ECLI:NL:RVS:2020:1705
Raad van State
- Hoger beroep
- H.G. Sevenster
- Rechtspraak.nl
Hoger beroep tegen afwijzing aanvraag vreemdeling voor document rechtmatig verblijf
In deze zaak gaat het om een hoger beroep van de staatssecretaris van Justitie en Veiligheid tegen een uitspraak van de rechtbank Den Haag, zittingsplaats Amsterdam, van 26 februari 2020. De rechtbank had de aanvraag van een vreemdeling om afgifte van een document, dat rechtmatig verblijf als gemeenschapsonderdaan aantoont, gegrond verklaard en de staatssecretaris opgedragen een nieuw besluit te nemen. De staatssecretaris had eerder, op 17 december 2018, de aanvraag van de vreemdeling afgewezen. Na het indienen van bezwaar door de vreemdeling, verklaarde de staatssecretaris dit bezwaar ongegrond op 21 mei 2019. De rechtbank oordeelde dat de staatssecretaris niet correct had gehandeld en vernietigde zijn besluit. De staatssecretaris ging in hoger beroep, waarbij de vreemdeling ook incidenteel hoger beroep instelde, vertegenwoordigd door mr. B. van Dijk, advocaat te Groningen.

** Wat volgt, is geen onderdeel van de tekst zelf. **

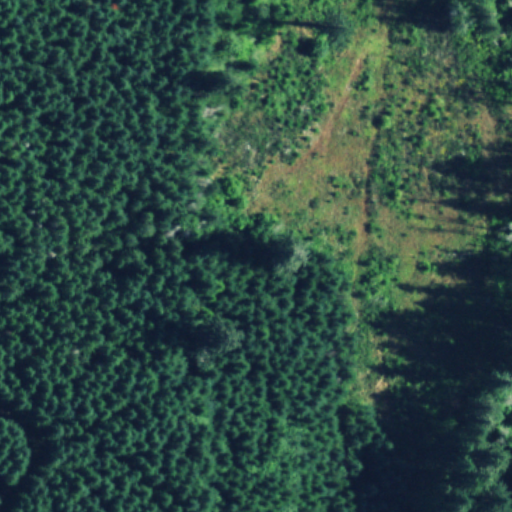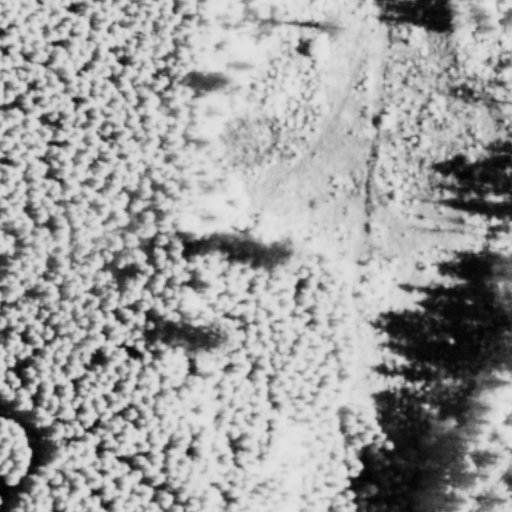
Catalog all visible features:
road: (32, 461)
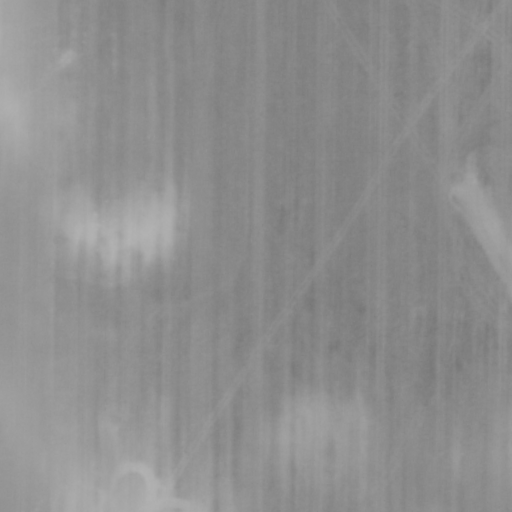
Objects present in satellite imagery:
crop: (256, 255)
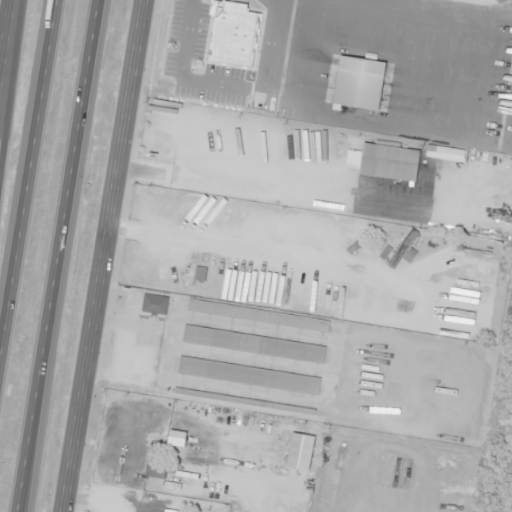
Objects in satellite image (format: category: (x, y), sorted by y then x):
road: (6, 41)
building: (240, 45)
road: (10, 104)
building: (313, 151)
building: (389, 162)
road: (29, 189)
road: (62, 234)
building: (403, 250)
road: (105, 256)
building: (200, 274)
building: (153, 304)
building: (253, 344)
building: (248, 375)
building: (155, 467)
road: (23, 491)
road: (25, 491)
building: (256, 505)
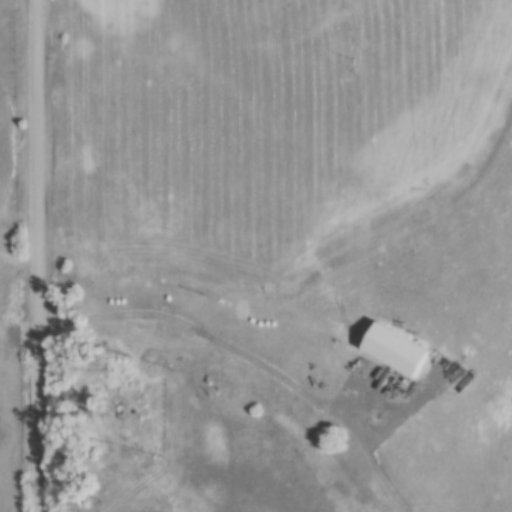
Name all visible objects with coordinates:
road: (39, 255)
road: (242, 360)
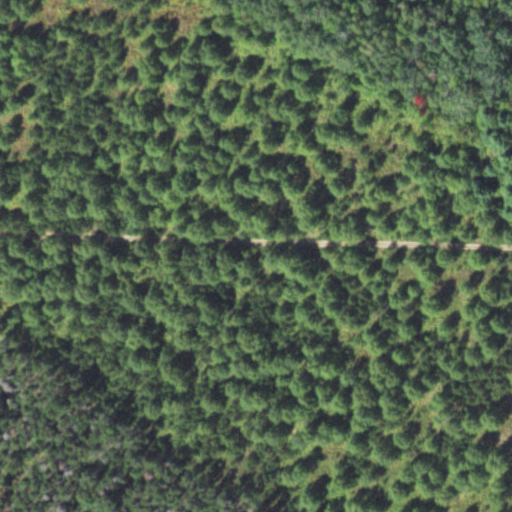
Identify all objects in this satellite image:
road: (256, 232)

De Afdeling bestuursrechtspraak van de Raad van State heeft in haar uitspraak van 22 juli 2020 het hoger beroep van de staatssecretaris gegrond verklaard. De Afdeling oordeelde dat de staatssecretaris het juiste beleid had toegepast met betrekking tot het arrest Chavez-Vilchez van het Hof van Justitie. Het incidenteel hoger beroep van de vreemdeling werd ongegrond verklaard, omdat het geen vragen bevatte die in het belang van de rechtseenheid of rechtsontwikkeling beantwoord moesten worden. De uitspraak van de rechtbank werd vernietigd en de zaak werd terugverwezen naar de rechtbank voor verdere behandeling, waarbij de rechtbank het oordeel van de Afdeling in acht moet nemen.